Tômbwa Lighthouse Porto Alexandre Ponta do Port
- Location: Tômbua, Namibe Province, Angola
- Coordinates: 15°47′02″S 11°51′03″E﻿ / ﻿15.784°S 11.850833°E

Tower
- Constructed: 1930s
- Foundation: masonry base
- Construction: metal skeletal tower
- Height: 8 m (26 ft)
- Shape: tripod skeletal tower atop a 1-storey building
- Markings: white building with orange diagonal band
- Operator: Instituto Marítimo e Portuário de Angola

Light
- Focal height: 11 m (36 ft)
- Range: 9 nmi (17 km; 10 mi) (white), 7 nmi (13 km; 8.1 mi) (green)
- Characteristic: Oc(3) WG 9s

= Porto Alexandre, Angola =

Porto Alexandre, occasionally known in English as Port Alexander, is a bay in Angola.
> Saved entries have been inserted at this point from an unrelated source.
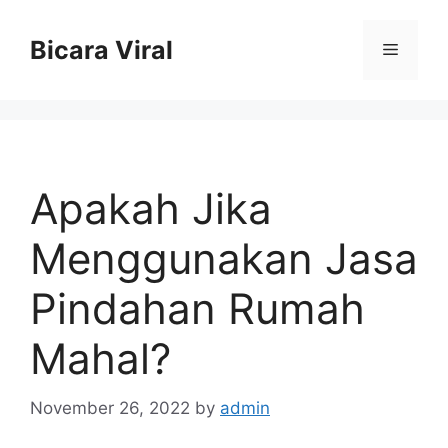
Skip
to
Bicara Viral
Menu
content
Apakah Jika
Menggunakan Jasa
Pindahan Rumah
Mahal?
November 26, 2022
by
admin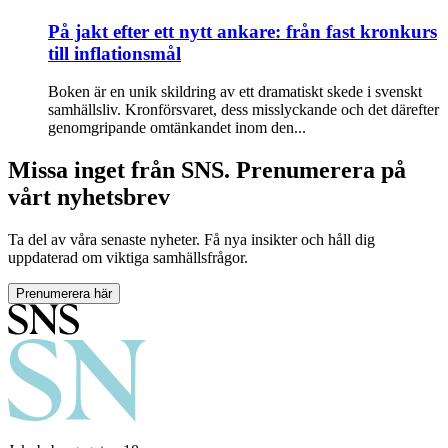
På jakt efter ett nytt ankare: från fast kronkurs
till inflationsmål
Boken är en unik skildring av ett dramatiskt skede i svenskt
samhällsliv. Kronförsvaret, dess misslyckande och det därefter
genomgripande omtänkandet inom den...
Missa inget från SNS. Prenumerera på
vårt nyhetsbrev
Ta del av våra senaste nyheter. Få nya insikter och håll dig
uppdaterad om viktiga samhällsfrågor.
Prenumerera här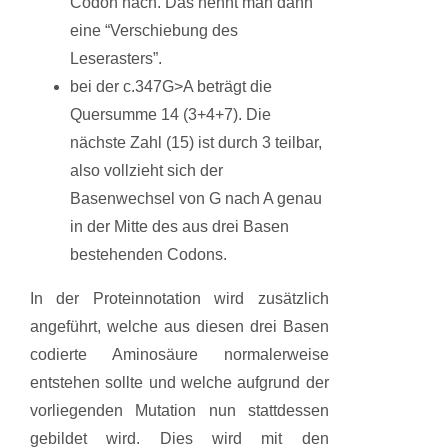
Codon nach. Das nennt man dann
eine “Verschiebung des
Leserasters”.
bei der c.347G>A beträgt die
Quersumme 14 (3+4+7). Die
nächste Zahl (15) ist durch 3 teilbar,
also vollzieht sich der
Basenwechsel von G nach A genau
in der Mitte des aus drei Basen
bestehenden Codons.
In der Proteinnotation wird zusätzlich
angeführt, welche aus diesen drei Basen
codierte Aminosäure normalerweise
entstehen sollte und welche aufgrund der
vorliegenden Mutation nun stattdessen
gebildet wird. Dies wird mit den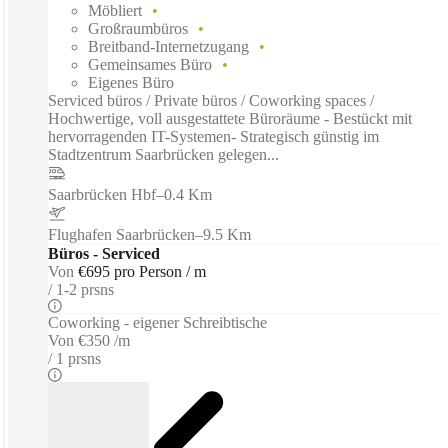
Möbliert
Großraumbüros
Breitband-Internetzugang
Gemeinsames Büro
Eigenes Büro
Serviced büros / Private büros / Coworking spaces /
Hochwertige, voll ausgestattete Büroräume - Bestückt mit
hervorragenden IT-Systemen- Strategisch günstig im
Stadtzentrum Saarbrücken gelegen...
Saarbrücken Hbf
–
0.4 Km
Flughafen Saarbrücken
–
9.5 Km
Büros - Serviced
Von
€695 pro Person / m
1-2 prsns
Coworking - eigener Schreibtische
Von
€350 /m
1 prsns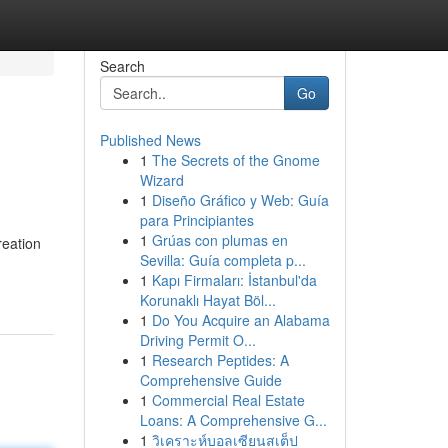
Search
Go
Published News
1
The Secrets of the Gnome
Wizard
1
Diseño Gráfico y Web: Guía
para Principiantes
1
Grúas con plumas en
reation
Sevilla: Guía completa p...
1
Kapı Firmaları: İstanbul'da
Korunaklı Hayat Böl...
1
Do You Acquire an Alabama
Driving Permit O...
1
Research Peptides: A
Comprehensive Guide
1
Commercial Real Estate
Loans: A Comprehensive G...
1
วิเคราะห์บอลเซียนสเต็ป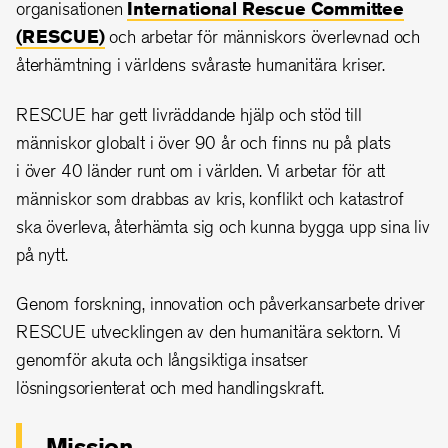
organisationen
International Rescue Committee
(RESCUE)
och arbetar för människors överlevnad och
återhämtning i världens svåraste humanitära kriser.
RESCUE har gett livräddande hjälp och stöd till
människor globalt i över 90 år och finns nu på plats
i över 40 länder runt om i världen. Vi arbetar för att
människor som drabbas av kris, konflikt och katastrof
ska överleva, återhämta sig och kunna bygga upp sina liv
på nytt.
Genom forskning, innovation och påverkansarbete driver
RESCUE utvecklingen av den humanitära sektorn. Vi
genomför akuta och långsiktiga insatser
lösningsorienterat och med handlingskraft.
Mission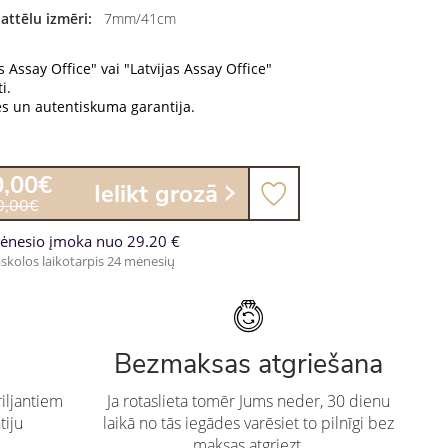
attēlu izmēri:
7mm/41cm
s Assay Office" vai "Latvijas Assay Office"
i.
es un autentiskuma garantija.
0,00€
Ielikt grozā
0,00€
ėnesio įmoka nuo 29.20 €
skolos laikotarpis 24 mėnesių
Bezmaksas atgriešana
iljantiem
Ja rotaslieta tomēr Jums neder, 30 dienu
tiju
laikā no tās iegādes varēsiet to pilnīgi bez
maksas atgriezt.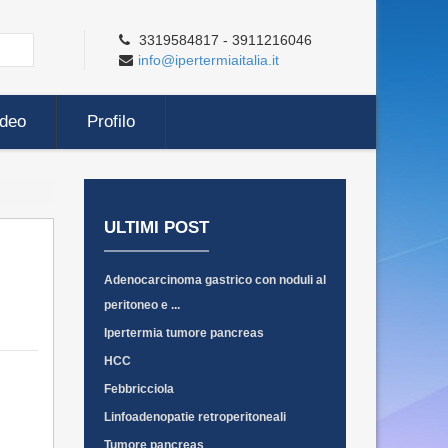
3319584817 - 3911216046
info@ipertermiaitalia.it
ideo
Profilo
ULTIMI POST
Adenocarcinoma gastrico con noduli al
peritoneo e ...
Ipertermia tumore pancreas
HCC
Febbricciola
Linfoadenopatie retroperitoneali
Tumore pancreas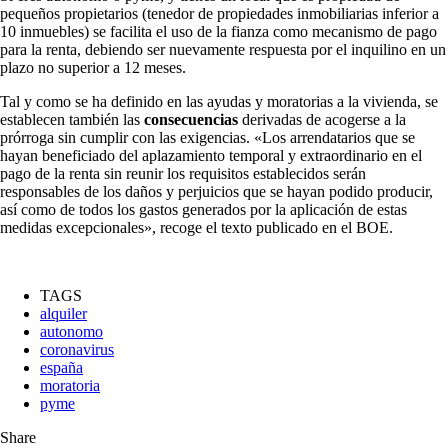
pequeños propietarios (tenedor de propiedades inmobiliarias inferior a
10 inmuebles) se facilita el uso de la fianza como mecanismo de pago
para la renta, debiendo ser nuevamente respuesta por el inquilino en un
plazo no superior a 12 meses.
Tal y como se ha definido en las ayudas y moratorias a la vivienda, se
establecen también las
consecuencias
derivadas de acogerse a la
prórroga sin cumplir con las exigencias. «Los arrendatarios que se
hayan beneficiado del aplazamiento temporal y extraordinario en el
pago de la renta sin reunir los requisitos establecidos serán
responsables de los daños y perjuicios que se hayan podido producir,
así como de todos los gastos generados por la aplicación de estas
medidas excepcionales», recoge el texto publicado en el BOE.
TAGS
alquiler
autonomo
coronavirus
españa
moratoria
pyme
Share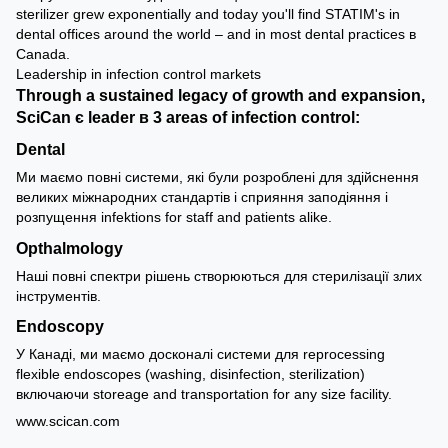
sterilizer grew exponentially and today you'll find STATIM's in
dental offices around the world – and in most dental practices в
Canada.
Leadership in infection control markets
Through a sustained legacy of growth and expansion,
SciCan є leader в 3 areas of infection control:
Dental
Ми маємо повні системи, які були розроблені для здійснення
великих міжнародних стандартів і сприяння заподіяння і
розпущення infektions for staff and patients alike.
Opthalmology
Наші повні спектри рішень створюються для стерилізації злих
інструментів.
Endoscopy
У Канаді, ми маємо досконалі системи для reprocessing
flexible endoscopes (washing, disinfection, sterilization)
включаючи storeage and transportation for any size facility.
www.scican.com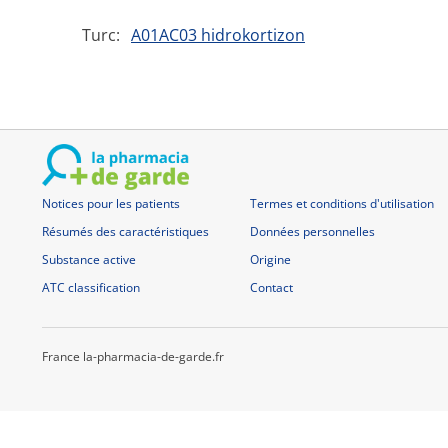
Turc:
A01AC03 hidrokortizon
Notices pour les patients
Termes et conditions d'utilisation
Résumés des caractéristiques
Données personnelles
Substance active
Origine
ATC classification
Contact
France la-pharmacia-de-garde.fr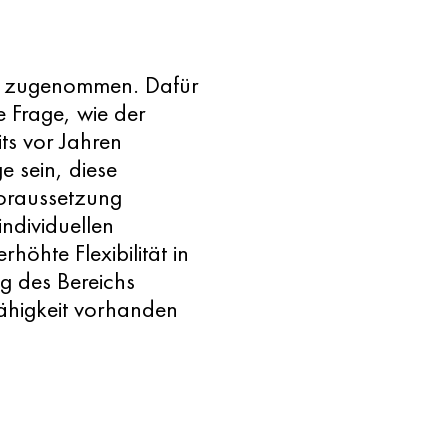
as zugenommen. Dafür
e Frage, wie der
ts vor Jahren
e sein, diese
oraussetzung
ndividuellen
öhte Flexibilität in
ng des Bereichs
ähigkeit vorhanden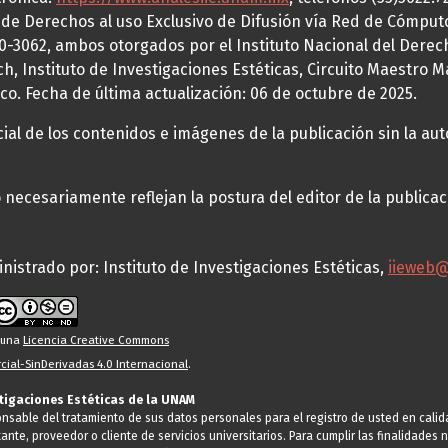
a de Derechos al uso Exclusivo de Difusión vía Red de Cómp
70-3062, ambos otorgados por el Instituto Nacional del Derec
h, Instituto de Investigaciones Estéticas, Circuito Maestro M
co. Fecha de última actualización: 06 de octubre de 2025.
al de los contenidos e imágenes de la publicación sin la auto
necesariamente reflejan la postura del editor de la publica
nistrado por: Instituto de Investigaciones Estéticas,
iieweb
o una
Licencia Creative Commons
ial-SinDerivadas 4.0 Internacional
.
stigaciones Estéticas de la UNAM
ponsable del tratamiento de sus datos personales para el registro de usted en cal
tante, proveedor o cliente de servicios universitarios. Para cumplir las finalidade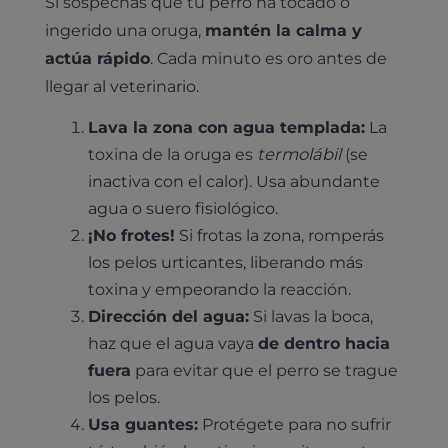
Si sospechas que tu perro ha tocado o
ingerido una oruga,
mantén la calma y
actúa rápido
. Cada minuto es oro antes de
llegar al veterinario.
Lava la zona con agua templada:
La
toxina de la oruga es
termolábil
(se
inactiva con el calor). Usa abundante
agua o suero fisiológico.
¡No frotes!
Si frotas la zona, romperás
los pelos urticantes, liberando más
toxina y empeorando la reacción.
Dirección del agua:
Si lavas la boca,
haz que el agua vaya
de dentro hacia
fuera
para evitar que el perro se trague
los pelos.
Usa guantes:
Protégete para no sufrir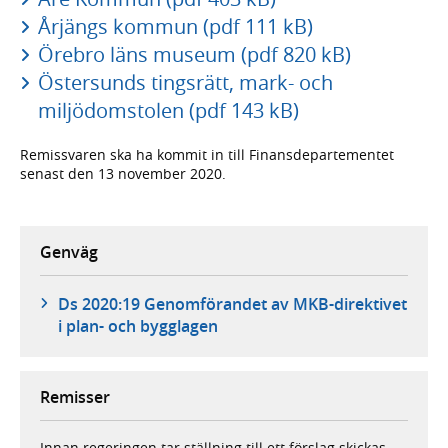
Årjängs kommun (pdf 111 kB)
Örebro läns museum (pdf 820 kB)
Östersunds tingsrätt, mark- och
miljödomstolen (pdf 143 kB)
Remissvaren ska ha kommit in till Finansdepartementet
senast den 13 november 2020.
Genväg
Ds 2020:19 Genomförandet av MKB-direktivet
i plan- och bygglagen
Remisser
Innan regeringen tar ställning till ett förslag skickas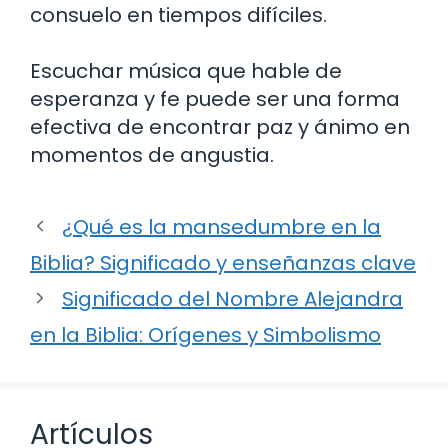
consuelo en tiempos difíciles.
Escuchar música que hable de
esperanza y fe puede ser una forma
efectiva de encontrar paz y ánimo en
momentos de angustia.
¿Qué es la mansedumbre en la
Biblia? Significado y enseñanzas clave
Significado del Nombre Alejandra
en la Biblia: Orígenes y Simbolismo
Artículos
It is located in the Namibe Province.

==Geography==
Porto Alexandre is a very well-sheltered bay of the South Atlantic Ocean. The bay is facing east, with 41 m high sandstone cliffs rising from the Ponta do Porto, the promontory guarding the eastern end of the harbour located at the end of the protecting landspit. Saco da Baleia is a bay located west of the western end of the spit.

The town of Tômbua is located on the southern shore of the bay. It was formerly a whaling port, but currently it is an important harbor for oil production and fishing in the area. The port has refrigeration facilities installed with European Union assistance at the Tombwa canning factory.